Maastricht MultiModal Molecular Imaging (M4I) Institute, Division of Imaging Mass Spectrometry, Maastricht University , Maastricht, 6229 ER, The Netherlands.
Physical Electronics Inc. , Chanhassen, Minnesota 55317, United States.
Anal Chem. 2017 Aug 15;89(16):8223-8227. doi: 10.1021/acs.analchem.7b02573. Epub 2017 Aug 3.

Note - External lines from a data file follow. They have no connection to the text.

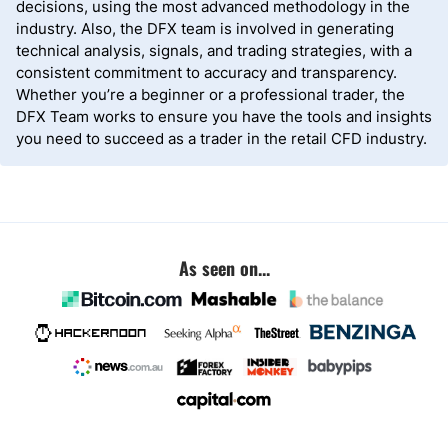
decisions, using the most advanced methodology in the
industry. Also, the DFX team is involved in generating
technical analysis, signals, and trading strategies, with a
consistent commitment to accuracy and transparency.
Whether you’re a beginner or a professional trader, the
DFX Team works to ensure you have the tools and insights
you need to succeed as a trader in the retail CFD industry.
As seen on...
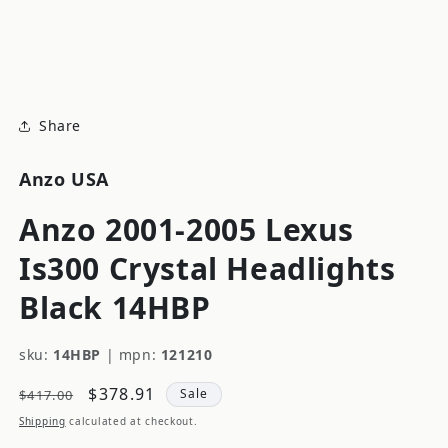
modal
m
Share
Anzo USA
Anzo 2001-2005 Lexus
Is300 Crystal Headlights
Black 14HBP
sku:
14HBP
|
mpn:
121210
Regular
Sale
$378.91
Sale
$417.00
price
price
Shipping
calculated at checkout.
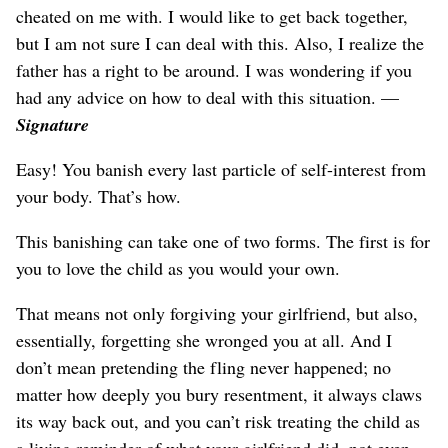
cheated on me with. I would like to get back together,
but I am not sure I can deal with this. Also, I realize the
father has a right to be around. I was wondering if you
had any advice on how to deal with this situation. —
Signature
Easy! You banish every last particle of self-interest from
your body. That’s how.
This banishing can take one of two forms. The first is for
you to love the child as you would your own.
That means not only forgiving your girlfriend, but also,
essentially, forgetting she wronged you at all. And I
don’t mean pretending the fling never happened; no
matter how deeply you bury resentment, it always claws
its way back out, and you can’t risk treating the child as
a living reminder of what your girlfriend did, not even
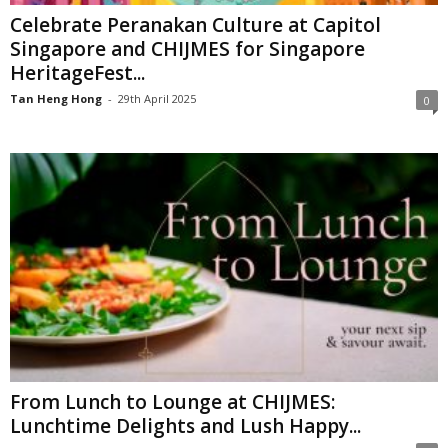
Celebrate Peranakan Culture at Capitol
Singapore and CHIJMES for Singapore
HeritageFest...
Tan Heng Hong
-
29th April 2025
0
From Lunch to Lounge at CHIJMES:
Lunchtime Delights and Lush Happy...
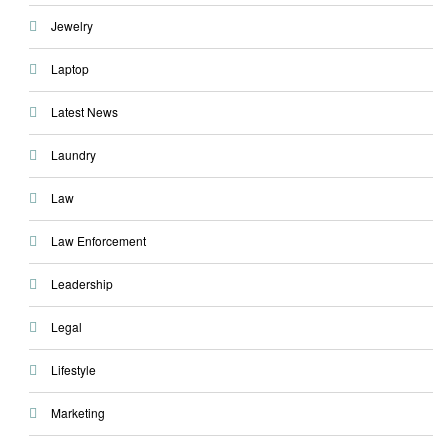
Jewelry
Laptop
Latest News
Laundry
Law
Law Enforcement
Leadership
Legal
Lifestyle
Marketing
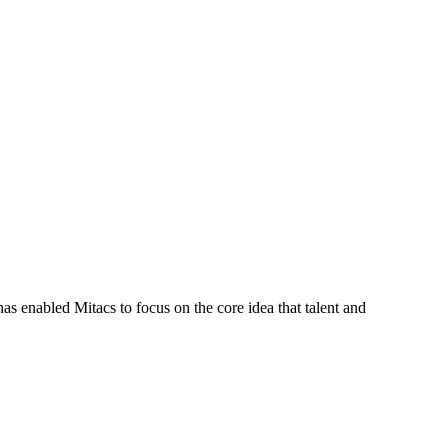
s enabled Mitacs to focus on the core idea that talent and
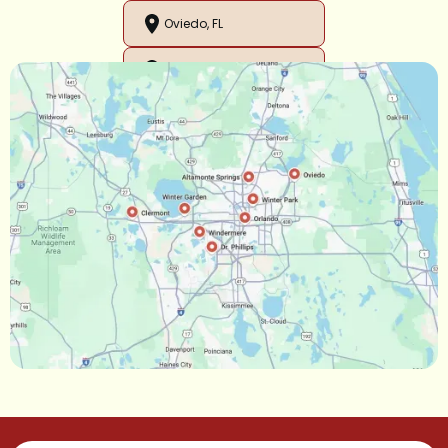
Oviedo, FL
Orlando, FL
Ocoee, FL
Oakland, FL
Narcoossee, FL
Maitland, FL
Longwood, FL
Lake Mary, FL
Lake Buena Vista, FL
Gotha, FL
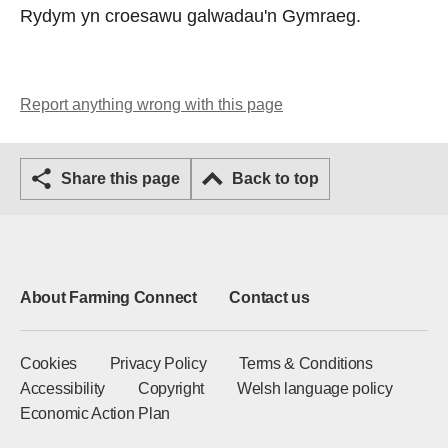
Rydym yn croesawu galwadau'n Gymraeg.
Report anything wrong with this page
Share this page
Back to top
About Farming Connect
Contact us
Cookies
Privacy Policy
Terms & Conditions
Accessibility
Copyright
Welsh language policy
Economic Action Plan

Matrix-enhanced secondary ion mass spectrometry (ME-SIMS) has overcome one of the biggest disadvantages of SIMS analysis by providing the ability to detect intact biomolecules at high spatial resolution. By increasing ionization efficiency and minimizing primary ion beam-induced fragmentation of analytes, ME-SIMS has proven useful for detection of numerous biorelevant species, now including peptides. We report here the first demonstration of tandem ME-SIMS for de novo sequencing of endogenous neuropeptides from tissue in situ (i.e., rat pituitary gland). The peptide ions were isolated for tandem MS analysis using a 1 Da mass isolation window, followed by collision-induced dissociation (CID) at 1.5 keV in a collision cell filled with argon gas, for confident identification of the detected peptide. Using this method, neuropeptides up to m/z 2000 were detected and sequenced from the posterior lobe of the rat pituitary gland. These results demonstrate the potential for ME-SIMS tandem MS development in bottom-up proteomics imaging at high-spatial resolution.
基质增强二次离子质谱(ME-SIMS)通过提供在高空间分辨率下检测完整生物分子的能力,克服了 SIMS 分析的最大缺点之一。通过提高离子化效率和最小化分析物的初级离子束诱导碎裂,ME-SIMS 已被证明对检测许多生物相关物种有用,现在包括肽。我们在这里首次报告了串联 ME-SIMS 用于从原位组织(即大鼠垂体)中从头测序内源性神经肽的演示。使用 1 Da 质量隔离窗口对肽离子进行串联 MS 分析,然后在充满氩气的碰撞池中进行碰撞诱导解离(CID),在 1.5 keV 下进行,以对检测到的肽进行可靠鉴定。使用该方法,可从大鼠垂体后叶检测和测序高达 m/z 2000 的神经肽。这些结果表明,在高空间分辨率下进行从头蛋白质组学成像的 ME-SIMS 串联 MS 发展具有潜力。